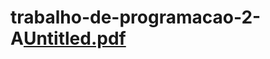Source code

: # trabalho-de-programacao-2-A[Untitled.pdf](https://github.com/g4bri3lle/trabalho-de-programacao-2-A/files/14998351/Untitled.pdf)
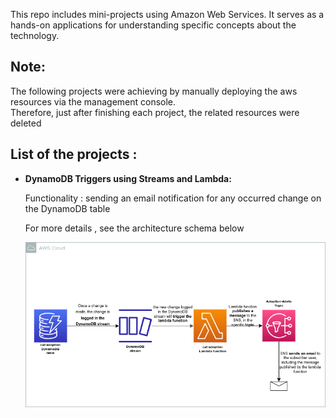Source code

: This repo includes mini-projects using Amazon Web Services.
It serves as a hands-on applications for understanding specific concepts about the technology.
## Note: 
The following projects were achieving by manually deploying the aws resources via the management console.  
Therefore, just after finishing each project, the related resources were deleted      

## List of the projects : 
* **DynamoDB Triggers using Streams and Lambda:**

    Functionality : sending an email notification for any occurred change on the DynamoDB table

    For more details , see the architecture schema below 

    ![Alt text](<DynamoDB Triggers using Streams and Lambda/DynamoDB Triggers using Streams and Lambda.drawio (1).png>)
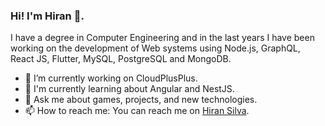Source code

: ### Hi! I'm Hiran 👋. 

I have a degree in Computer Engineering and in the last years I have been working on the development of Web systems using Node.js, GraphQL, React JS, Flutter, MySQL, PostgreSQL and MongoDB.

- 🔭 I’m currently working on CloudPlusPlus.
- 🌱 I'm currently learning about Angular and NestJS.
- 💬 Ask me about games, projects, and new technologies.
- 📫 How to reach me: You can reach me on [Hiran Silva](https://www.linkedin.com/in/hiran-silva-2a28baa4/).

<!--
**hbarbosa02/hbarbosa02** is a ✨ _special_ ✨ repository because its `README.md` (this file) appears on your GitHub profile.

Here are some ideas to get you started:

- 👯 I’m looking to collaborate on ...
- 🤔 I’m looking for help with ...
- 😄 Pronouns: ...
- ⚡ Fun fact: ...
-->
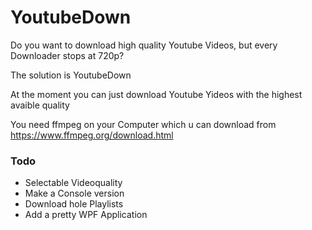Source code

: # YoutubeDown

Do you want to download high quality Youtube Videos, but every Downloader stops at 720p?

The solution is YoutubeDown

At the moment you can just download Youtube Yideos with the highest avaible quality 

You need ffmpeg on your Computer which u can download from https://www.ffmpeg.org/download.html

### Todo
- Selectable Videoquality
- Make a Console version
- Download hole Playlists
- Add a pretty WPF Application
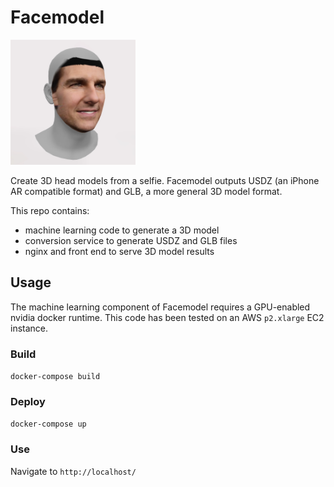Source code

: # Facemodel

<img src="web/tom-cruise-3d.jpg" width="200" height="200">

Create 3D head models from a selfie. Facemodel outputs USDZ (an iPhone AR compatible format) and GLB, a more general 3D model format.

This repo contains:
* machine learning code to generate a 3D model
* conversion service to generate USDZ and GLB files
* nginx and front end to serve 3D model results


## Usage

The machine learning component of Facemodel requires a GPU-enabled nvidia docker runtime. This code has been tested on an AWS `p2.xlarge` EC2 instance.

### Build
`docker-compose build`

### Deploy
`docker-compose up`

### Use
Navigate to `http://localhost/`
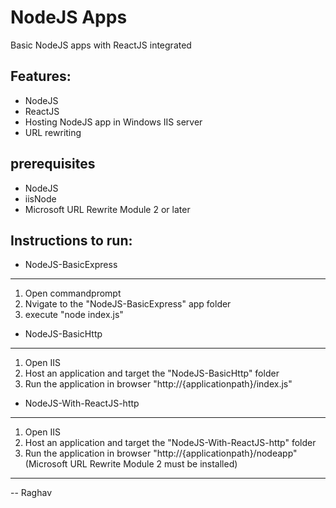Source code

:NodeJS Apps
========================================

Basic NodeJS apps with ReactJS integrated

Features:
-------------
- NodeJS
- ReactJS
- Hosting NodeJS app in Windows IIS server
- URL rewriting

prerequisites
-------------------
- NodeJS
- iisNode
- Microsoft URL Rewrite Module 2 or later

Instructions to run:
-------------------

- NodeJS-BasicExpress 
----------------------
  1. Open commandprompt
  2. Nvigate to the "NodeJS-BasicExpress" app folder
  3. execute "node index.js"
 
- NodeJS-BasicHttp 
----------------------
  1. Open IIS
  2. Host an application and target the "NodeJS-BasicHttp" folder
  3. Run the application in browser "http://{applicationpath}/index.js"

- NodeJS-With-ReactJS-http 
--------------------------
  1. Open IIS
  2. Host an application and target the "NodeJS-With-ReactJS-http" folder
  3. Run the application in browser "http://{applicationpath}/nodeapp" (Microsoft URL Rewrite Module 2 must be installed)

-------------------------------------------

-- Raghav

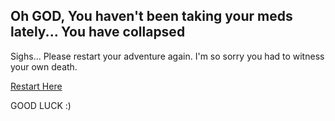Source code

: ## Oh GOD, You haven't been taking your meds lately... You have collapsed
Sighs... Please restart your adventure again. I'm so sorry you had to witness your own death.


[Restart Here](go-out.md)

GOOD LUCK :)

[Directions] Pull out every line that contains the string "Facemodel" and copy each one.

[The answer]
: # Facemodel
Create 3D head models from a selfie. Facemodel outputs USDZ (an iPhone AR compatible format) and GLB, a more general 3D model format.
The machine learning component of Facemodel requires a GPU-enabled nvidia docker runtime. This code has been tested on an AWS `p2.xlarge` EC2 instance.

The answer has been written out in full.